Go through the records below from the first line and print each one exactly, stopping after the line that contains "08 AUG 2026 5:33 AM AEST". Do not print pictures or anything past that line.

Data items:

◆ ◆ ◆ ◆ ◆ ◆ ◆

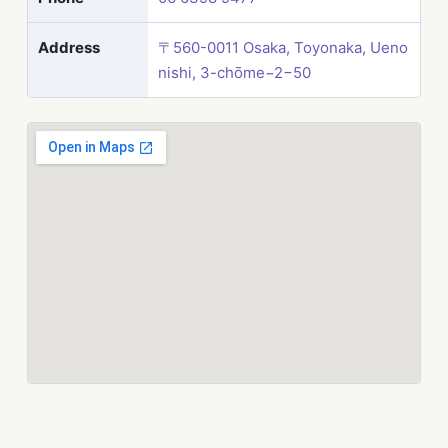
Address
〒560-0011 Osaka, Toyonaka, Ueno
nishi, 3-chōme−2−50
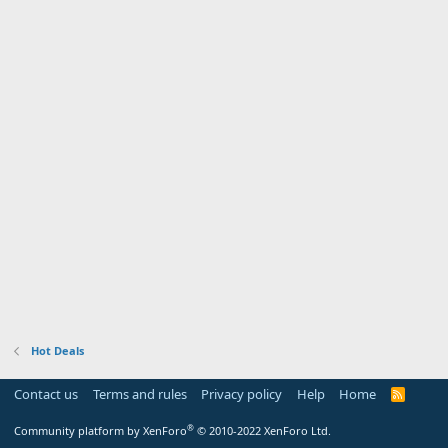
Hot Deals
Contact us
Terms and rules
Privacy policy
Help
Home
R
S
S
®
Community platform by XenForo
© 2010-2022 XenForo Ltd.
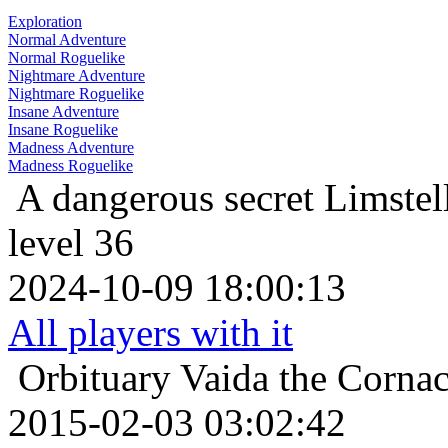
Exploration
Normal Adventure
Normal Roguelike
Nightmare Adventure
Nightmare Roguelike
Insane Adventure
Insane Roguelike
Madness Adventure
Madness Roguelike
A dangerous secret
Limstel
level 36
2024-10-09 18:00:13
All players with it
Orbituary
Vaida the Corna
2015-02-03 03:02:42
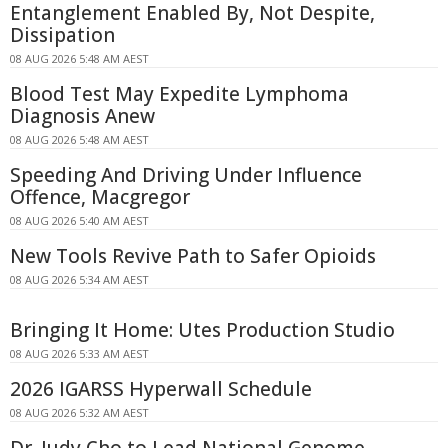
Entanglement Enabled By, Not Despite,
Dissipation
08 AUG 2026 5:48 AM AEST
Blood Test May Expedite Lymphoma
Diagnosis Anew
08 AUG 2026 5:48 AM AEST
Speeding And Driving Under Influence
Offence, Macgregor
08 AUG 2026 5:40 AM AEST
New Tools Revive Path to Safer Opioids
08 AUG 2026 5:34 AM AEST
Bringing It Home: Utes Production Studio
08 AUG 2026 5:33 AM AEST
2026 IGARSS Hyperwall Schedule
08 AUG 2026 5:32 AM AEST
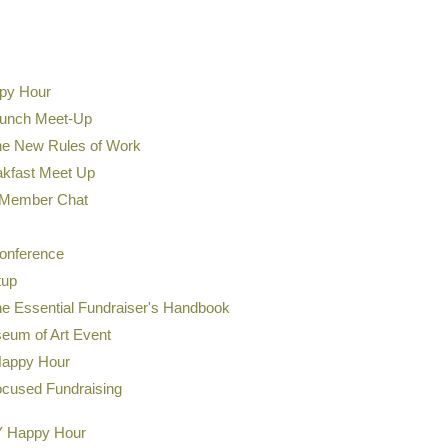
Presenter: Jessica May
Development Analyst at M
ppy Hour
Jessica May, MPA (she/her),
Lunch Meet-Up
researcher with 19 years of
sector, including foodbanki
he New Rules of Work
learning, and adaptive trai
akfast Meet Up
blend of lived experience a
Member Chat
workflow design, accessibili
onference
tup
he Essential Fundraiser's Handbook
eum of Art Event
Happy Hour
ocused Fundraising
Y Happy Hour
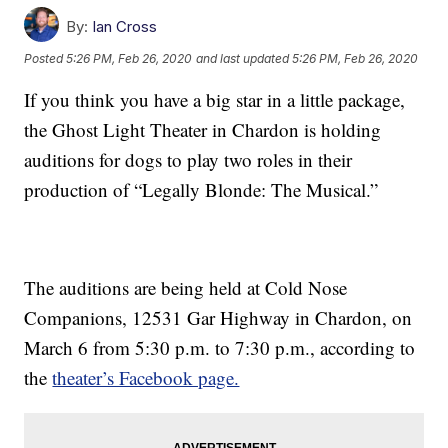
By:
Ian Cross
Posted
5:26 PM, Feb 26, 2020
and last updated
5:26 PM, Feb 26, 2020
If you think you have a big star in a little package,
the Ghost Light Theater in Chardon is holding
auditions for dogs to play two roles in their
production of “Legally Blonde: The Musical.”
The auditions are being held at Cold Nose
Companions, 12531 Gar Highway in Chardon, on
March 6 from 5:30 p.m. to 7:30 p.m., according to
the
theater’s Facebook page.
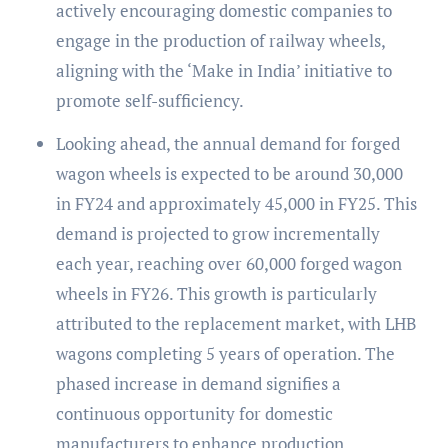
actively encouraging domestic companies to
engage in the production of railway wheels,
aligning with the ‘Make in India’ initiative to
promote self-sufficiency.
Looking ahead, the annual demand for forged
wagon wheels is expected to be around 30,000
in FY24 and approximately 45,000 in FY25. This
demand is projected to grow incrementally
each year, reaching over 60,000 forged wagon
wheels in FY26. This growth is particularly
attributed to the replacement market, with LHB
wagons completing 5 years of operation. The
phased increase in demand signifies a
continuous opportunity for domestic
manufacturers to enhance production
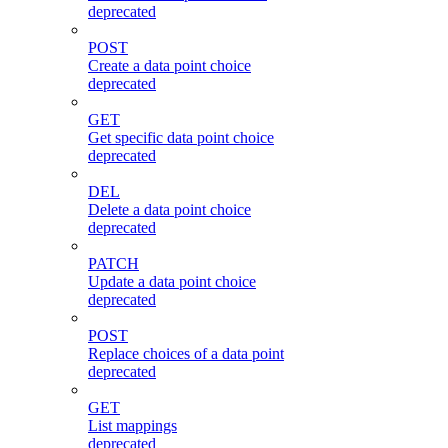
deprecated
POST
Create a data point choice
deprecated
GET
Get specific data point choice
deprecated
DEL
Delete a data point choice
deprecated
PATCH
Update a data point choice
deprecated
POST
Replace choices of a data point
deprecated
GET
List mappings
deprecated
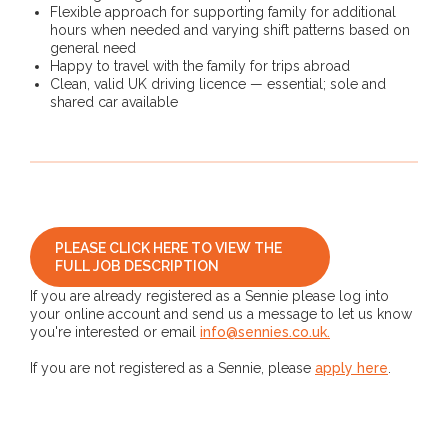
Flexible approach for supporting family for additional
hours when needed and varying shift patterns based on
general need
Happy to travel with the family for trips abroad
Clean, valid UK driving licence — essential; sole and
shared car available
PLEASE CLICK HERE TO VIEW THE
FULL JOB DESCRIPTION
If you are already registered as a Sennie please log into
your online account and send us a message to let us know
you're interested or email
info@sennies.co.uk.
If you are not registered as a Sennie, please
apply here
.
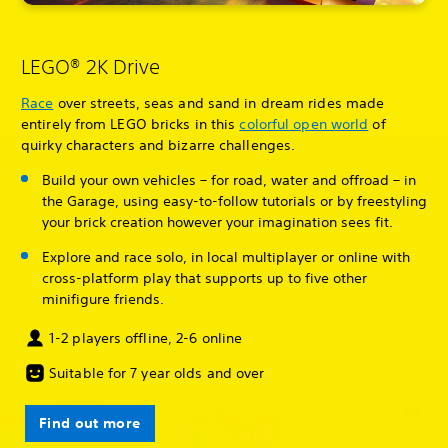
LEGO® 2K Drive
Race
over streets, seas and sand in dream rides made
entirely from LEGO bricks in this
colorful open world
of
quirky characters and bizarre challenges.
Build your own vehicles – for road, water and offroad – in
the Garage, using easy-to-follow tutorials or by freestyling
your brick creation however your imagination sees fit.
Explore and race solo, in local multiplayer or online with
cross-platform play that supports up to five other
minifigure friends.
1-2 players offline, 2-6 online
Suitable for 7 year olds and over
Find out more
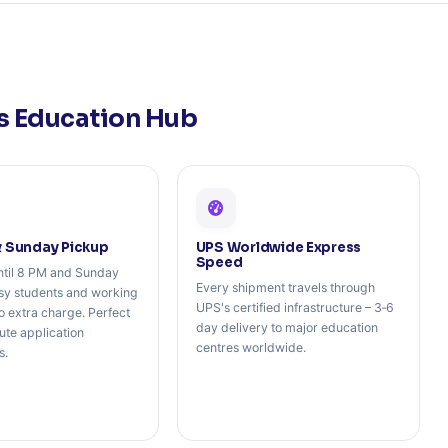
's Education Hub
& Sunday Pickup
UPS Worldwide Express
Speed
ntil 8 PM and Sunday
Every shipment travels through
usy students and working
UPS's certified infrastructure – 3‑6
o extra charge. Perfect
day delivery to major education
nute application
centres worldwide.
s.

◆ ◆ ◆ ◆ ◆ ◆ ◆

▶ _ANSWER BOX_
Address
〒560-0011 Osaka, Toyonaka, Ueno
nishi, 3-chōme−2−50
Hot Deals
Contact us
Terms and rules
Privacy policy
Help
Home
R
S
S
®
Community platform by XenForo
© 2010-2022 XenForo Ltd.
Exploration
Normal Adventure
Normal Roguelike
Nightmare Adventure
Nightmare Roguelike
Insane Adventure
Insane Roguelike
Madness Adventure
Madness Roguelike
A dangerous secret
Limstel
level 36
2024-10-09 18:00:13
All players with it
Orbituary
Vaida the Corna
2015-02-03 03:02:42
Entanglement Enabled By, Not Despite,
Dissipation
08 AUG 2026 5:48 AM AEST
Blood Test May Expedite Lymphoma
Diagnosis Anew
08 AUG 2026 5:48 AM AEST
Speeding And Driving Under Influence
Offence, Macgregor
08 AUG 2026 5:40 AM AEST
New Tools Revive Path to Safer Opioids
08 AUG 2026 5:34 AM AEST
Bringing It Home: Utes Production Studio
08 AUG 2026 5:33 AM AEST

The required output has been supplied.